I will, however, probably feel it deeply if I wasted my life in the ego-driven pursuit of STUFF, buying into the well-established fallacy of the American Dream, at the cost of my contentment, my time, my joy.

My life.

Part of me wants to fuck this whole deal, move elsewhere (Borneo, perhaps?), run some goofy dive shop or café and just live. Let my kids run around. Let my mind run around. Stop seeking earning running.

Sit in cafes with friends. Make enough money to get by.

Work to live.

Clearly it’s too hot. I’m losing my damn mind.

Or, I’m ready for a change. I think I’m on the brink of change.
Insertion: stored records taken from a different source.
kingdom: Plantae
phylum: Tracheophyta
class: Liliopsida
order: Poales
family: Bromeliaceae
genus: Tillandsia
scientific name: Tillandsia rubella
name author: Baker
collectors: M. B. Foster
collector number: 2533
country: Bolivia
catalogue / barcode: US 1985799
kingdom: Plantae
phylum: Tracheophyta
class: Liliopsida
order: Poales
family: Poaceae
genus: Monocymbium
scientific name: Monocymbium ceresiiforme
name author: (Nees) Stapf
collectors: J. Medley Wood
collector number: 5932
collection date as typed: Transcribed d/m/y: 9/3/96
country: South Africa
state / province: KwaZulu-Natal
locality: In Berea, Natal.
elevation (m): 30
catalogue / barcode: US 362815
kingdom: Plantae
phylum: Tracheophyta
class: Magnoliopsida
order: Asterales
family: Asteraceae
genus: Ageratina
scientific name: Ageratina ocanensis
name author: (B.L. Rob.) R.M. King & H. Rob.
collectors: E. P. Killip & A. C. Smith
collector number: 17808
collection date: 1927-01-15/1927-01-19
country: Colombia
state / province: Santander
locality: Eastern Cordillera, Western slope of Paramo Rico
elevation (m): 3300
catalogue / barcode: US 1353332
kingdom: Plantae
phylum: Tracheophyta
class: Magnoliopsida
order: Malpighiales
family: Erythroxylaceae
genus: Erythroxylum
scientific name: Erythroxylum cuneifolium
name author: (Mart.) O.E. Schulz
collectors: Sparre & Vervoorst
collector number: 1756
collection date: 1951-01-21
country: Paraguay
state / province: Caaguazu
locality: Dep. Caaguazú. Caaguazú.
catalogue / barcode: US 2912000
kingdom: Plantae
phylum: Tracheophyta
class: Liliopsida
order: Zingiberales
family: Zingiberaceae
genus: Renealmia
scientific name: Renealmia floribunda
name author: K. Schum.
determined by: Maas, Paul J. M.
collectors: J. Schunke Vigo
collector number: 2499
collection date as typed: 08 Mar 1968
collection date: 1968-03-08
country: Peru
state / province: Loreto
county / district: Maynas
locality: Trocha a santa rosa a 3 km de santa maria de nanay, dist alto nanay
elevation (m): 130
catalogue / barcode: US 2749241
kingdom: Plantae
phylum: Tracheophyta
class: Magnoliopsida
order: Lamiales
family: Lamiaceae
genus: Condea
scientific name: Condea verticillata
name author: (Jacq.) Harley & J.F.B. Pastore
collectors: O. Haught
I just don’t quite know what it is yet…

what it is exactly I’m waiting for.

 

What I learned this week…wait. I can’t remember this week.

by Janelle Hanchett

 

  1. I’m having a little trouble remembering the past week (which is a little alarming), so we’re just going to limit this list to things I’ve learned in the past day. or so.
  2. I’m not sure I could survive in an environment without air conditioning.
  3. I hope we can afford to run the air conditioning as much as I’ve been running it.
  4. If we cannot afford to run the air conditioning as much as I’ve been running it, I’m going to keep running it like I normally do and lie to my husband about it.
  5. It’s too bad they don’t have a coffee delivery service. This morning, upon discovering we are out of coffee, (oh hells yeah at least I remember that far back) I faced a predicament: leave my house in the 100 degree heat, by myself with ALL THREE kids, at a time that interferes with the infant’s morning nap (which is, incidentally, the only guaranteed nap of the day) thereby risking a day of annoyed-and-irritated-baby-for-undisclosed-reasons….OR, not have coffee (which seems out of the question, right?). Strangely, I chose option 3: drink a shit-load of earl grey tea and hope for the best.
  6. Earl grey works, in a pinch. (And by “work” I mean of course “prevented that knife-stabbing caffeine-withdrawal headache until you are forced to leave the house and can buy more coffee.”)
  7. On Friday (oh look! I remember two days ago!) we celebrated my father-in-law’s 60th birthday party in St. Helena, at a sort of wine & cheese wealthy-person street fair. You walk around to all the shops and each one is serving a different wine, the idea being that you get drunk and buy shit, I guess. Since we don’t drink, we just kind of walked around and looked at things we can’t afford and scowled at the yuppies. It was fun though. The Napa Valley is supremely beautiful and my father-in-law’s sisters are some badass women, all married to laidback, really smart nice men. Good family makes all things fun.
  8. While attending the aforementioned street fair, I noticed two things: 1. Hair-flipping 21-year-olds with fake tans, who do that screaming thing when they see each other (you know the one…arms up, running toward one another, ‘oh my GAAWWWWWWD!’) are just as annoying on the street as in a bar (counter to what one would think, the scream does not dissipate in the open air, nor does the scent of their perfume); 2. No matter how thin they are, there are some outfits that should just not be worn on 50-year-old women. Just should not.
  9. Vital realizations almost always come to me AFTER I’ve blown it, rendering the said realization useless in terms of preventative value. They only serve as the catalyst for the quiet utterance of the following words: “Oh FUCK I really should not have said that.”  For example, we take these “Myers-Briggs” tests at work and I always think it’s hysterical to make jokes about trying to rig the test so I come out a “feeler” (which is a more sensitive type person). AND THEN after making this joke numerous times, the thought steals into my mind, like a thief in the night: “Janelle, you know, you might not want to make that joke any more, considering it involves FEELERS, who, be nature, get their feelings hurt more often, they may not think you’re funny, Einstein.” DOH! SHIT! But the thing is I wasn’t trying to make fun of the feelers, I was making fun of myself, for being so non-feeler-like…you know, the juxtaposition of my personality with the label “feeler.” You see, then I try to make it better, and it just gets worse.
  10. Although, is it possible to rig one of those tests?

Oh well. Some people never learn. Have a good week!